Бабушка. У тебя ведь не все в порядке с головой, Педро. Вспомни, что доктор сказал: если не перестанешь волноваться по любому поводу, приступ может повториться.
Дедушка. Все у меня в порядке. Клянусь вам, за весь день голова ни разу не закружилась. Шляпу и это… эту штуку мне нисколько не жалко. Вот часы — это дело другое. Пятнадцать лет они у меня и ни разу не отстали. Ну ладно, довольно об этом. Слушали вы восьмичасовую передачу? Постановку?
Бабушка. Я одна слушала. Амелия перегладила кучу белья нашего будущего адвоката.
Амелия. Ой, смотри, у тебя ссадина на запястье.
Бабушка. Немного надо доблести, чтобы напасть на старика.

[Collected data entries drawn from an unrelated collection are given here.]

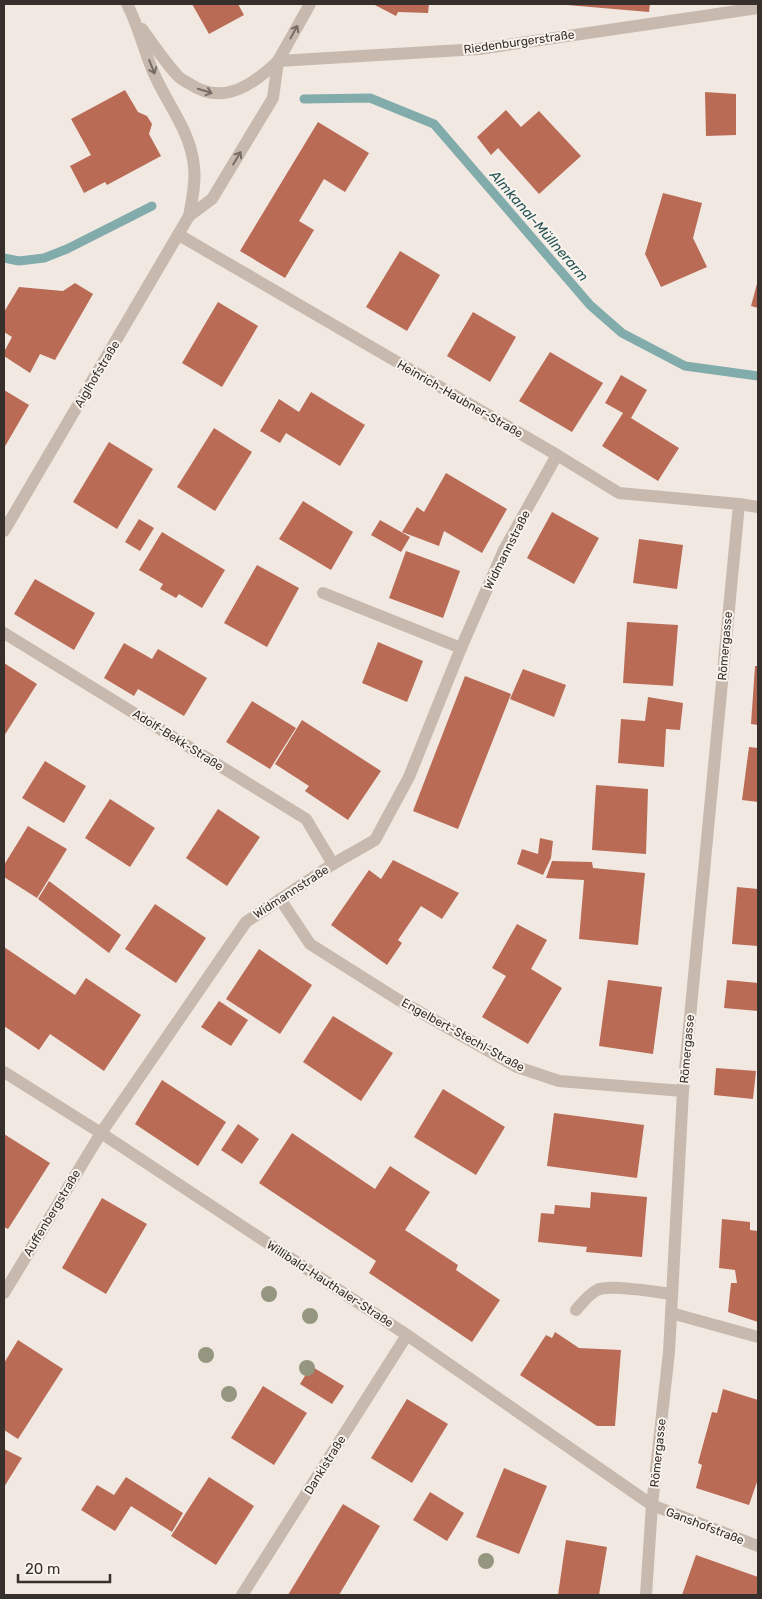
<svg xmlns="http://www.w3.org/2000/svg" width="762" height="1599" font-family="Rubik,sans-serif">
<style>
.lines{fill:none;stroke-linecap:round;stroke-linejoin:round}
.stream{stroke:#82abab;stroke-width:9}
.building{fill:#b96b56}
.minor{stroke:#c8b9ae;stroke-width:12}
.tree{fill:#949680}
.oneway{stroke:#786d66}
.labels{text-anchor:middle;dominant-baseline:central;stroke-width:4;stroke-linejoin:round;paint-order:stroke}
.street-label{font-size:12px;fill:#372f2b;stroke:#f9f3ed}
.water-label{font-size:14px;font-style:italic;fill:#255355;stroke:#f9f3ed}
</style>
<rect width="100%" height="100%" fill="#f1e9e1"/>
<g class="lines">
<g class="stream">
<path d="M304 99 370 98 434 124 590 305 622 333 685 366 758 376"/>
<path d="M4 258 19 261 44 258 67 249 152 206"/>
</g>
</g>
<g class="building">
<path d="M192 4H238L244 15 209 34Z"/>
<path d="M373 4H429L428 13 398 12 396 16Z"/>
<path d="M567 4H650L649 12 567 5Z"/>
<path d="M125 90 138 112 147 116 152 124 149 134 161 156 107 185 105 182 84 193 70 166 91 155 71 119Z"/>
<path d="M705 92 736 94V135L706 136Z"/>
<path d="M506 110 521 127 539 111 581 156 539 194 498 148 491 155 477 137Z"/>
<path d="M318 122 369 153 345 192 324 179 299 221 314 230 285 278 240 251Z"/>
<path d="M663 193 702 203 693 238 707 267 661 287 645 254Z"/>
<path d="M400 251 440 275 407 331 366 307Z"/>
<path d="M758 280V308L751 306Z"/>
<path d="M75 283 93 294 55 360 40 354 30 373 4 356V352L12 337 4 332V312L19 287 63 291Z"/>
<path d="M218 302 258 326 222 387 182 363Z"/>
<path d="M473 312 516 337 490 382 447 356Z"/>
<path d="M550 352 603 383 572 432 519 401Z"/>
<path d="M621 375 647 390 631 418 679 448 658 481 602 446 623 413 605 403Z"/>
<path d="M4 390 29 405 4 448Z"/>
<path d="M311 392 365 425 340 466 286 433 280 443 260 431 279 399 299 412Z"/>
<path d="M214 428 252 452 215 511 177 487Z"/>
<path d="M109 442 153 469 117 529 73 502Z"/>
<path d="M446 473 507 509 482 553 444 531 439 546 402 532 417 507 424 512Z"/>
<path d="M303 501 353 532 331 570 279 539Z"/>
<path d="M552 512 599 538 574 584 527 558Z"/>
<path d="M139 519 154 528 140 551 125 542Z"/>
<path d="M380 520 410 537 401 552 371 535Z"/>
<path d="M162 532 225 570 202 608 179 594 176 598 160 589 163 584 139 570Z"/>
<path d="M639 539 683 545 677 589 633 583Z"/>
<path d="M406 551 460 571 443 618 389 598Z"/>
<path d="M257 565 299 588 267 647 224 623Z"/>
<path d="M35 579 95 613 74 650 14 614Z"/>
<path d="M627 622 678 625 673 686 623 683Z"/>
<path d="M378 642 423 661 407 702 362 683Z"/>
<path d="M124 643 152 659 158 649 207 678 184 716 138 689 134 696 104 678Z"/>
<path d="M4 663 37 684 4 736Z"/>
<path d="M755 666H758V725L751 724Z"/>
<path d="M523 669 566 685 554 717 510 699Z"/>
<path d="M465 676 511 694 458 829 413 811Z"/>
<path d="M648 697 683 703 680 730 666 729 664 767 618 763 621 719 645 721Z"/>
<path d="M252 701 296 728 270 769 226 742Z"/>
<path d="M302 720 381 771 348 820 305 791 309 786 275 764Z"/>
<path d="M749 747 758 748V802L742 800Z"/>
<path d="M45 761 86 786 64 823 22 798Z"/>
<path d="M596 785 648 789 646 854 592 850Z"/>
<path d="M110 799 155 828 130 867 85 838Z"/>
<path d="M218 809 260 837 227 886 186 858Z"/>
<path d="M28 826 67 849 37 898 4 877V865Z"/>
<path d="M540 838 553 841 551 858 543 875 517 864 522 849 538 854Z"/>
<path d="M393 860 459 893 442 919 421 906 398 940 402 943 387 965 331 925 369 870 381 879Z"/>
<path d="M552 861 592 862 593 868 645 873 638 945 579 939 584 880 546 878Z"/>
<path d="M49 881 121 935 109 953 38 899Z"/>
<path d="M737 887 758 889V946L732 944Z"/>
<path d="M155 904 206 938 176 983 125 949Z"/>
<path d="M517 924 547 940 531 969 562 988 528 1044 482 1017 506 976 492 968Z"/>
<path d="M4 947 75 995 86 978 141 1015 104 1071 50 1034 39 1050 4 1026Z"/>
<path d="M259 949 312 985 280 1034 226 999Z"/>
<path d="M608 980 662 987 653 1054 599 1046Z"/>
<path d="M727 980 758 983V1011L724 1008Z"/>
<path d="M219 1001 248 1020 231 1046 201 1027Z"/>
<path d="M333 1016 393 1053 361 1101 303 1062Z"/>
<path d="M716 1068 756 1071 753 1099 714 1095Z"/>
<path d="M162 1080 226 1122 198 1166 135 1124Z"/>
<path d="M443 1089 505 1127 476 1175 414 1137Z"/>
<path d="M554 1113 644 1125 637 1178 547 1166Z"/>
<path d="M238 1124 259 1139 242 1164 221 1150Z"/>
<path d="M292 1133 375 1189 390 1166 430 1192 405 1230 458 1265 456 1270 500 1300 472 1342 369 1273 376 1261 259 1183Z"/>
<path d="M4 1134 50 1163 8 1229 4 1227Z"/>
<path d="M591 1192 647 1197 642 1257 586 1252 587 1247 538 1242 541 1213 554 1214 555 1205 590 1208Z"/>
<path d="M102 1198 147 1224 106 1294 62 1268Z"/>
<path d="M722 1219 750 1222V1230L758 1231V1322L728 1312 731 1283H737L735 1270 719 1268Z"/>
<path d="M555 1332 579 1348 621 1350 615 1426H597L520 1375 546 1335 552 1338Z"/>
<path d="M18 1340 63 1369 18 1439 4 1430V1363Z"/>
<path d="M311 1366 344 1386 332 1404 300 1384Z"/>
<path d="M263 1386 307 1413 274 1465 231 1438Z"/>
<path d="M723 1389 758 1400V1482H757L749 1505 696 1488 702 1465 698 1463 712 1412 717 1413Z"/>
<path d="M407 1399 448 1424 412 1483 371 1458Z"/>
<path d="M4 1449 22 1458 4 1487Z"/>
<path d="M504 1468 547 1486 519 1554 476 1537Z"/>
<path d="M126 1477 183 1513 172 1532 131 1506 115 1531 81 1510 97 1485 114 1495Z"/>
<path d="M209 1477 254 1506 216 1565 171 1536Z"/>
<path d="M430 1492 464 1513 447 1541 413 1520Z"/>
<path d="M343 1504 380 1526 339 1595H288Z"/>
<path d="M566 1540 607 1547 599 1595H558Z"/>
<path d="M696 1555 758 1577V1595H682Z"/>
</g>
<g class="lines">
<g class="minor">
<path d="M142 29C153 44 164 61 177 75 180 79 185 81 190 84 223 106 253 85 278 61"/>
<path d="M278 61 479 49 758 8"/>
<path d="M189 216 212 199 273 98 278 61 310 4"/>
<path d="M179 235 557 455 619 493 739 504 758 507"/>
<path d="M4 531 189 216C192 200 196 183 194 167 191 130 165 102 152 69 143 47 138 25 127 4"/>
<path d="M323 593 461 648"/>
<path d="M4 633 306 819 333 864"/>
<path d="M280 899 310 944 397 999 517 1067 559 1081 683 1091"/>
<path d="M4 1072 101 1133 407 1335 652 1505 758 1546"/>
<path d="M4 1293 101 1133 246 922 333 864 375 840 409 777 461 648 504 550 557 455"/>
<path d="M576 1310C582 1303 589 1294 597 1290 610 1284 656 1292 672 1294"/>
<path d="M671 1313 758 1337"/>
<path d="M242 1595 407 1335"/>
<path d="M646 1595 652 1505 669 1352 683 1091 739 504"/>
</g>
</g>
<g class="tree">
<circle cx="269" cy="1294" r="8"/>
<circle cx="310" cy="1316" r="8"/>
<circle cx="206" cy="1355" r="8"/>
<circle cx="307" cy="1368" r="8"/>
<circle cx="229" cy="1394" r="8"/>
<circle cx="486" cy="1561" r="8"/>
</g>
<defs><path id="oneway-shaft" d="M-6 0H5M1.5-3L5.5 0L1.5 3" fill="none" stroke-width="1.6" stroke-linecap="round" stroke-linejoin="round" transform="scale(1.25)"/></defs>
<g class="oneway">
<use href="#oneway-shaft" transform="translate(294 32) rotate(-61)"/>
<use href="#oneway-shaft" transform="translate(152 67) rotate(68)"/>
<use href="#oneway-shaft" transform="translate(205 91) rotate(17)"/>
<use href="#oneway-shaft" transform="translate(237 158) rotate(-59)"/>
</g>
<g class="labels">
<g class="street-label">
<text transform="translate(519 42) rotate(-8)">Riedenburgerstraße</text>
<text transform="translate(97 374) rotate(-59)">Aiglhofstraße</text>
<text transform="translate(460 399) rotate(30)">Heinrich-Haubner-Straße</text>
<text transform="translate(507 550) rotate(-63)">Widmannstraße</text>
<text transform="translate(725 646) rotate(-85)">Römergasse</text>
<text transform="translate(178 740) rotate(32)">Adolf-Bekk-Straße</text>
<text transform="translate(291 892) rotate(-33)">Widmannstraße</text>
<text transform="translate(463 1035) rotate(29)">Engelbert-Stechl-Straße</text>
<text transform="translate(687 1049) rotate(-85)">Römergasse</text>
<text transform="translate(52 1213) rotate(-59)">Auffenbergstraße</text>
<text transform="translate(330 1284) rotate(33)">Willibald-Hauthaler-Straße</text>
<text transform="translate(658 1453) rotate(-84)">Römergasse</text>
<text transform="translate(325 1465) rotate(-58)">Danklstraße</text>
<text transform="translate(705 1526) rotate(21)">Ganshofstraße</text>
</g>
<g class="water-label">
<text transform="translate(539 226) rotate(49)">Almkanal-Müllnerarm</text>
</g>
</g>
<rect width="762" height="1599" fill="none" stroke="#372f2b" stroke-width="10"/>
<path d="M18 1574v8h92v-8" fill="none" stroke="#372f2b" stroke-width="2.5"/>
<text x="25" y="1574" font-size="15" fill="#372f2b" stroke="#f9f3ed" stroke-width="4" paint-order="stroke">20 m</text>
</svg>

Дедушка. Он накинулся сзади, захватил врасплох. Попробовал бы лицом к лицу. Я, может, и старик, но достоинства не потерял и сумел бы дать ему отпор. Я всегда был первым драчуном. В иезуитском коллеже в Арекипе меня прозвали «Порох». Чуть что — я лез в драку. И никому спуску не давал.
Мамочка (с тревогой). Что ты такое говоришь, Педро? Устроить драку с Федерико Баррето из-за этого невинного стишка? Не надо, не заводись. У него не было дурных намерений, это чисто светская любезность. Оставь его, говорят, он настоящий бретер.
Дедушка. Да? Тогда другое дело. Впрочем, надо признать, стихи превосходные. Баррето — человек даровитый… (Бабушке.) Этот старый волокита и тебе присылал цветы.